In terms of the criteria we had set for the feasibility of GAS as a PROM for older patients in primary care, we found that individual goals could be elicited in a telephone interview by a lay interviewer (criterion 1), and that there was good agreement between laypersons on the goals that were set based on the same patient interview (criterion 2). Criteria 3 and 4 – a targeted average of three goals per patient, and follow-up reviews completed after six months - were not completely achieved, though our results (average of 2.2 goals per patient, and 72.5% follow-up) were similar to results achieved by Ford et al. [11]. Our study also yielded an inventory of patient goal areas that could be used as a starting point for future goal-setting interviews in primary care.

Goal Attainment Scaling is a tool that can be used to support engagement in health care decision making in a variety of settings by encouraging patients to take an active role in developing their care plans by identifying their own goals and priorities. Overall, we found promising evidence of the feasibility of administration of GAS in primary care by non-clinician interviewers, as well as limitations and a need for further research in this context. Building on the results of this study, we see potential applications of GAS as a PROM in both clinical practice and clinical research.
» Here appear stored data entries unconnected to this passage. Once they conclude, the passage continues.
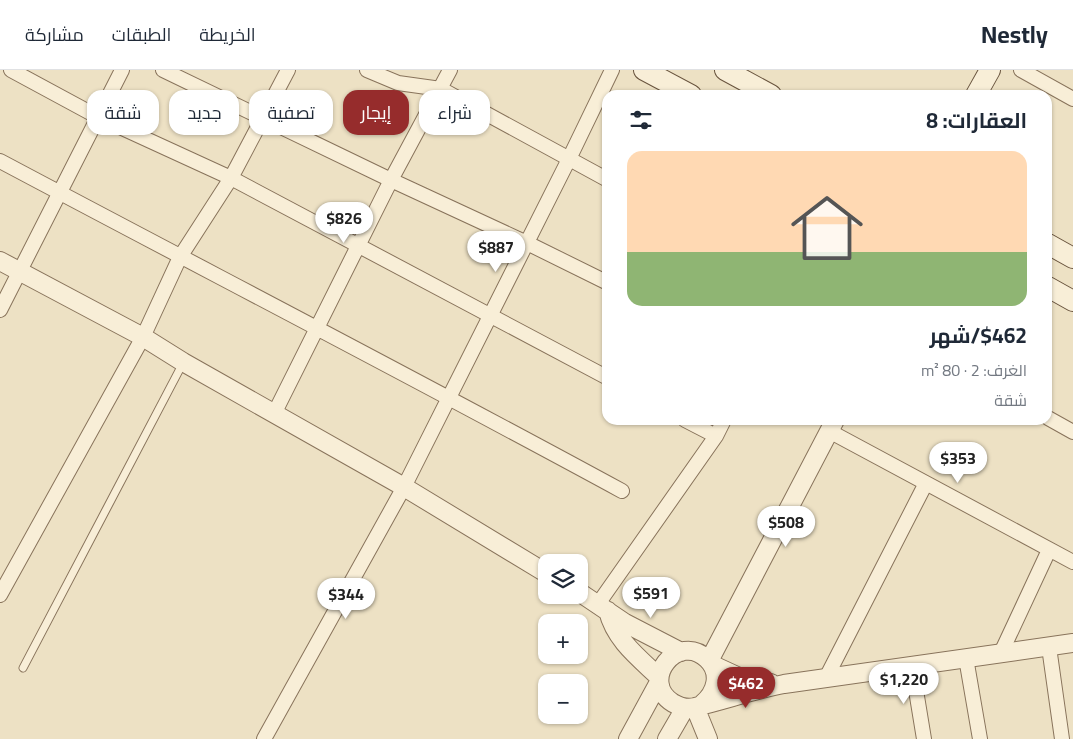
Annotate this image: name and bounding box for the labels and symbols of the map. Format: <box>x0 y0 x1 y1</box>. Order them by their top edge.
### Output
pin: $826 <box>314 202 374 244</box>
pin: $887 <box>466 230 526 273</box>
pin: $353 <box>928 442 988 484</box>
pin: $508 <box>756 506 816 548</box>
pin: $591 <box>621 576 681 619</box>
pin: $344 <box>316 578 376 620</box>
pin: $1,220 <box>863 662 945 705</box>
pin: $462 <box>716 666 776 709</box>

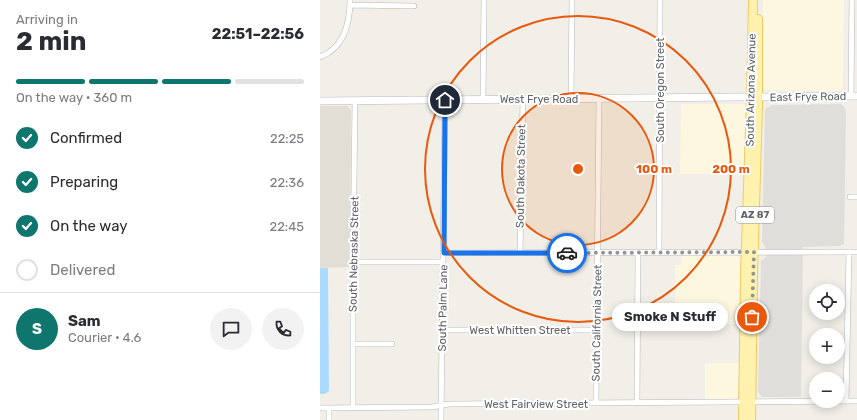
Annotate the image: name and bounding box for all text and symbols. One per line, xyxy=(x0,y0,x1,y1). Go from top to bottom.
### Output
text: Arriving in xyxy=(16,12,78,27)
text: 22:51–22:56 xyxy=(212,25,304,43)
text: 2 min xyxy=(16,26,86,57)
street label: South Arizona Avenue xyxy=(744,33,758,147)
street label: South Oregon Street xyxy=(654,37,667,143)
pin xyxy=(428,83,462,117)
icon: home xyxy=(434,89,456,111)
text: On the way · 360 m xyxy=(16,90,132,105)
street label: East Frye Road xyxy=(770,90,846,104)
street label: West Frye Road xyxy=(500,93,578,106)
street label: South Dakota Street xyxy=(514,123,528,228)
icon: check xyxy=(16,127,38,149)
text: Confirmed xyxy=(50,129,122,147)
text: 22:25 xyxy=(270,131,304,146)
centre of rings xyxy=(571,162,585,176)
text: 100 m xyxy=(636,162,672,176)
text: 200 m xyxy=(712,162,750,176)
icon: check xyxy=(16,171,38,193)
text: Preparing xyxy=(50,173,118,191)
text: 22:36 xyxy=(270,175,304,190)
street label: South Nebraska Street xyxy=(346,195,362,312)
road number: AZ 87 xyxy=(736,207,774,223)
icon: check xyxy=(16,215,38,237)
text: On the way xyxy=(50,217,128,235)
text: 22:45 xyxy=(270,219,304,234)
courier xyxy=(547,233,587,273)
icon: car xyxy=(556,242,578,264)
text: Delivered xyxy=(50,261,115,279)
street label: South California Street xyxy=(589,264,605,381)
street label: South Palm Lane xyxy=(436,265,450,351)
map controls xyxy=(809,284,845,408)
button: locate xyxy=(809,284,845,320)
pin xyxy=(735,300,769,334)
callout: Smoke N Stuff xyxy=(612,303,728,331)
icon: bag xyxy=(741,306,763,328)
button: chat xyxy=(210,308,252,350)
button: phone xyxy=(262,308,304,350)
text: Smoke N Stuff xyxy=(624,309,716,324)
text: Sam xyxy=(68,312,101,330)
text: S xyxy=(32,320,42,338)
street label: West Whitten Street xyxy=(469,324,571,337)
button: + xyxy=(809,328,845,364)
text: Courier · 4.6 xyxy=(68,330,141,345)
button: − xyxy=(809,372,845,408)
street label: West Fairview Street xyxy=(484,398,589,411)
In clinical practice, completion of GAS by non-clinician interviewers may facilitate greater engagement of older patients in goal setting and decision-making in primary care settings where the time available for health care professionals to participate in these activities is constrained. A telephone-based approach holds promise with the experience of the COVID-19 pandemic in mind. Clinical research applications could include use of GAS to gain insight into the goals and priorities of older patients and to assess the effectiveness of treatment approaches aimed at achieving these outcomes. In this study, we found GAS to be feasible with older patients at varying levels of health risk, but we note that patients seemed more comfortable discussing some types of goals (e.g., physical activity) than others (e.g., mental health). Future research should continue to investigate for which older patients and treatment goals GAS might be best targeted in primary care settings.